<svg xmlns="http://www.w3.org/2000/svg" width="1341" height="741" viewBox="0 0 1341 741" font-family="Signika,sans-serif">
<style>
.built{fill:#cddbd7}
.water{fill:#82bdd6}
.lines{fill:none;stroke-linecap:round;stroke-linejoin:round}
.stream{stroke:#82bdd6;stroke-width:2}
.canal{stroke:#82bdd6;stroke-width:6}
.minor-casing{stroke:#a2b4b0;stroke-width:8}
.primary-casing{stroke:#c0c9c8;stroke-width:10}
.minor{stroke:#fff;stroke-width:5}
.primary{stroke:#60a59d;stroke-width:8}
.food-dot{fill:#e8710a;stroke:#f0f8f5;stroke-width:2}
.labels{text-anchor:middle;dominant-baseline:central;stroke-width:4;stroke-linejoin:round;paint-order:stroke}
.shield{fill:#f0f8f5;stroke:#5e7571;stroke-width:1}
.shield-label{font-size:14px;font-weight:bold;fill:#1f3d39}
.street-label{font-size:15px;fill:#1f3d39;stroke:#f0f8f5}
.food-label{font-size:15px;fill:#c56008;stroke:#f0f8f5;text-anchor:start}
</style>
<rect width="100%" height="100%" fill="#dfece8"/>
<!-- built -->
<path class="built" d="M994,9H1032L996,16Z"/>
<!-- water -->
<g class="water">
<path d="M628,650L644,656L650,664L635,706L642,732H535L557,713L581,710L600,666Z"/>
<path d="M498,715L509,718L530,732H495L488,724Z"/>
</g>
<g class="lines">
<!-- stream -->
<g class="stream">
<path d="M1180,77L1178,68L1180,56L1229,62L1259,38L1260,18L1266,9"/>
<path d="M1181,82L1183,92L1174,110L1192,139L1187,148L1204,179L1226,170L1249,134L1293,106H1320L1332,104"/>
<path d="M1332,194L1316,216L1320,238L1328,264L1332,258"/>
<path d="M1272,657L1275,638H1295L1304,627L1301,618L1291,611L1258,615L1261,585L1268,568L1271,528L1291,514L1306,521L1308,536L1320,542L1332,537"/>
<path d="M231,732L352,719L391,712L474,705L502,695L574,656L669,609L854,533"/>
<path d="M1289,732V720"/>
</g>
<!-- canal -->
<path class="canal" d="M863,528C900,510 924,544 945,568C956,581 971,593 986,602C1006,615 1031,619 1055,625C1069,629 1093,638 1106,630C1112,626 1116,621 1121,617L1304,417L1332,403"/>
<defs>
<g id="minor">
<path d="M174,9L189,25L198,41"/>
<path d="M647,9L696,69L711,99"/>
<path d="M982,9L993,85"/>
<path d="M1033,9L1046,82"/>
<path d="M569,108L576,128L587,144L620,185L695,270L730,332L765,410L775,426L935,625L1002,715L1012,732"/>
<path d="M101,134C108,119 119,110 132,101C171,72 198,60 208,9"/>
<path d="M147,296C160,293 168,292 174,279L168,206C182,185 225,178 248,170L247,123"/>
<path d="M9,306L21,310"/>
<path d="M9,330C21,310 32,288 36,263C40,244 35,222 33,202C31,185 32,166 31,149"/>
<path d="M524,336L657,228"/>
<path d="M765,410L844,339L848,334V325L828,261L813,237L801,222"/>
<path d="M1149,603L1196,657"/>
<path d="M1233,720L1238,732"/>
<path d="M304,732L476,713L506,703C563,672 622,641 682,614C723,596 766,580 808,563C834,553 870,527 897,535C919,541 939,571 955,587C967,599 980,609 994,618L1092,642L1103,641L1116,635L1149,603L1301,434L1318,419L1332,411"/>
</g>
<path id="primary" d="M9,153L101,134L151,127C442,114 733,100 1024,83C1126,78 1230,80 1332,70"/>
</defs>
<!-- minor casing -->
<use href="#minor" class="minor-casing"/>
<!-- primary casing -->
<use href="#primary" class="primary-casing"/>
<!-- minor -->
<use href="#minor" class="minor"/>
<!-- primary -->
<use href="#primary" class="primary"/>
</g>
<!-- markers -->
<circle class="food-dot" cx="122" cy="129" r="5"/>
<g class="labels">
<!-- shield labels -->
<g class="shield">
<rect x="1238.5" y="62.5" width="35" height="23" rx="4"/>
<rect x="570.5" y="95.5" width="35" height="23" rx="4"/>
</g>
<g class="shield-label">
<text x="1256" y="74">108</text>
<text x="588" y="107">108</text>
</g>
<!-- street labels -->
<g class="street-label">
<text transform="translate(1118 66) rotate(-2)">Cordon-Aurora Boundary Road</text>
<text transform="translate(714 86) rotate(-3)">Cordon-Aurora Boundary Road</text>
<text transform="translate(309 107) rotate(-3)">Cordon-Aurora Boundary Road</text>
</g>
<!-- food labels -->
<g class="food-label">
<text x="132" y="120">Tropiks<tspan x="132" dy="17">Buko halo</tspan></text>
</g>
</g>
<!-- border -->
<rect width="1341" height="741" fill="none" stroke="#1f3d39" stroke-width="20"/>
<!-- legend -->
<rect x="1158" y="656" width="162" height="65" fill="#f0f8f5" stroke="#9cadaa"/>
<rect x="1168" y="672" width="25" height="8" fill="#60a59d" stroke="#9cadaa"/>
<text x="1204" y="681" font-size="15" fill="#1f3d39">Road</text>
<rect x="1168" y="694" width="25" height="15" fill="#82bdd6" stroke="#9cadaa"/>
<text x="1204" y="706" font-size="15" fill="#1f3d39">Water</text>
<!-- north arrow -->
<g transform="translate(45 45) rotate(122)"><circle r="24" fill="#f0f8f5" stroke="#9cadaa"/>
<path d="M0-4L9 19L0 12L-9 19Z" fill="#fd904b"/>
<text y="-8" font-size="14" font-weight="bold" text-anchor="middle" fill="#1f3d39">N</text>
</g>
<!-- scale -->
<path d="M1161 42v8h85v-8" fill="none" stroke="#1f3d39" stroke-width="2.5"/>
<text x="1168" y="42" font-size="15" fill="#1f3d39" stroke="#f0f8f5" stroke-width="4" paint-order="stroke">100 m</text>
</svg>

• • • •

- **Work request**
All of the material above needs to be copied exactly.

- **Exercise answer**
<svg xmlns="http://www.w3.org/2000/svg" width="1341" height="741" viewBox="0 0 1341 741" font-family="Signika,sans-serif">
<style>
.built{fill:#cddbd7}
.water{fill:#82bdd6}
.lines{fill:none;stroke-linecap:round;stroke-linejoin:round}
.stream{stroke:#82bdd6;stroke-width:2}
.canal{stroke:#82bdd6;stroke-width:6}
.minor-casing{stroke:#a2b4b0;stroke-width:8}
.primary-casing{stroke:#c0c9c8;stroke-width:10}
.minor{stroke:#fff;stroke-width:5}
.primary{stroke:#60a59d;stroke-width:8}
.food-dot{fill:#e8710a;stroke:#f0f8f5;stroke-width:2}
.labels{text-anchor:middle;dominant-baseline:central;stroke-width:4;stroke-linejoin:round;paint-order:stroke}
.shield{fill:#f0f8f5;stroke:#5e7571;stroke-width:1}
.shield-label{font-size:14px;font-weight:bold;fill:#1f3d39}
.street-label{font-size:15px;fill:#1f3d39;stroke:#f0f8f5}
.food-label{font-size:15px;fill:#c56008;stroke:#f0f8f5;text-anchor:start}
</style>
<rect width="100%" height="100%" fill="#dfece8"/>
<!-- built -->
<path class="built" d="M994,9H1032L996,16Z"/>
<!-- water -->
<g class="water">
<path d="M628,650L644,656L650,664L635,706L642,732H535L557,713L581,710L600,666Z"/>
<path d="M498,715L509,718L530,732H495L488,724Z"/>
</g>
<g class="lines">
<!-- stream -->
<g class="stream">
<path d="M1180,77L1178,68L1180,56L1229,62L1259,38L1260,18L1266,9"/>
<path d="M1181,82L1183,92L1174,110L1192,139L1187,148L1204,179L1226,170L1249,134L1293,106H1320L1332,104"/>
<path d="M1332,194L1316,216L1320,238L1328,264L1332,258"/>
<path d="M1272,657L1275,638H1295L1304,627L1301,618L1291,611L1258,615L1261,585L1268,568L1271,528L1291,514L1306,521L1308,536L1320,542L1332,537"/>
<path d="M231,732L352,719L391,712L474,705L502,695L574,656L669,609L854,533"/>
<path d="M1289,732V720"/>
</g>
<!-- canal -->
<path class="canal" d="M863,528C900,510 924,544 945,568C956,581 971,593 986,602C1006,615 1031,619 1055,625C1069,629 1093,638 1106,630C1112,626 1116,621 1121,617L1304,417L1332,403"/>
<defs>
<g id="minor">
<path d="M174,9L189,25L198,41"/>
<path d="M647,9L696,69L711,99"/>
<path d="M982,9L993,85"/>
<path d="M1033,9L1046,82"/>
<path d="M569,108L576,128L587,144L620,185L695,270L730,332L765,410L775,426L935,625L1002,715L1012,732"/>
<path d="M101,134C108,119 119,110 132,101C171,72 198,60 208,9"/>
<path d="M147,296C160,293 168,292 174,279L168,206C182,185 225,178 248,170L247,123"/>
<path d="M9,306L21,310"/>
<path d="M9,330C21,310 32,288 36,263C40,244 35,222 33,202C31,185 32,166 31,149"/>
<path d="M524,336L657,228"/>
<path d="M765,410L844,339L848,334V325L828,261L813,237L801,222"/>
<path d="M1149,603L1196,657"/>
<path d="M1233,720L1238,732"/>
<path d="M304,732L476,713L506,703C563,672 622,641 682,614C723,596 766,580 808,563C834,553 870,527 897,535C919,541 939,571 955,587C967,599 980,609 994,618L1092,642L1103,641L1116,635L1149,603L1301,434L1318,419L1332,411"/>
</g>
<path id="primary" d="M9,153L101,134L151,127C442,114 733,100 1024,83C1126,78 1230,80 1332,70"/>
</defs>
<!-- minor casing -->
<use href="#minor" class="minor-casing"/>
<!-- primary casing -->
<use href="#primary" class="primary-casing"/>
<!-- minor -->
<use href="#minor" class="minor"/>
<!-- primary -->
<use href="#primary" class="primary"/>
</g>
<!-- markers -->
<circle class="food-dot" cx="122" cy="129" r="5"/>
<g class="labels">
<!-- shield labels -->
<g class="shield">
<rect x="1238.5" y="62.5" width="35" height="23" rx="4"/>
<rect x="570.5" y="95.5" width="35" height="23" rx="4"/>
</g>
<g class="shield-label">
<text x="1256" y="74">108</text>
<text x="588" y="107">108</text>
</g>
<!-- street labels -->
<g class="street-label">
<text transform="translate(1118 66) rotate(-2)">Cordon-Aurora Boundary Road</text>
<text transform="translate(714 86) rotate(-3)">Cordon-Aurora Boundary Road</text>
<text transform="translate(309 107) rotate(-3)">Cordon-Aurora Boundary Road</text>
</g>
<!-- food labels -->
<g class="food-label">
<text x="132" y="120">Tropiks<tspan x="132" dy="17">Buko halo</tspan></text>
</g>
</g>
<!-- border -->
<rect width="1341" height="741" fill="none" stroke="#1f3d39" stroke-width="20"/>
<!-- legend -->
<rect x="1158" y="656" width="162" height="65" fill="#f0f8f5" stroke="#9cadaa"/>
<rect x="1168" y="672" width="25" height="8" fill="#60a59d" stroke="#9cadaa"/>
<text x="1204" y="681" font-size="15" fill="#1f3d39">Road</text>
<rect x="1168" y="694" width="25" height="15" fill="#82bdd6" stroke="#9cadaa"/>
<text x="1204" y="706" font-size="15" fill="#1f3d39">Water</text>
<!-- north arrow -->
<g transform="translate(45 45) rotate(122)"><circle r="24" fill="#f0f8f5" stroke="#9cadaa"/>
<path d="M0-4L9 19L0 12L-9 19Z" fill="#fd904b"/>
<text y="-8" font-size="14" font-weight="bold" text-anchor="middle" fill="#1f3d39">N</text>
</g>
<!-- scale -->
<path d="M1161 42v8h85v-8" fill="none" stroke="#1f3d39" stroke-width="2.5"/>
<text x="1168" y="42" font-size="15" fill="#1f3d39" stroke="#f0f8f5" stroke-width="4" paint-order="stroke">100 m</text>
</svg>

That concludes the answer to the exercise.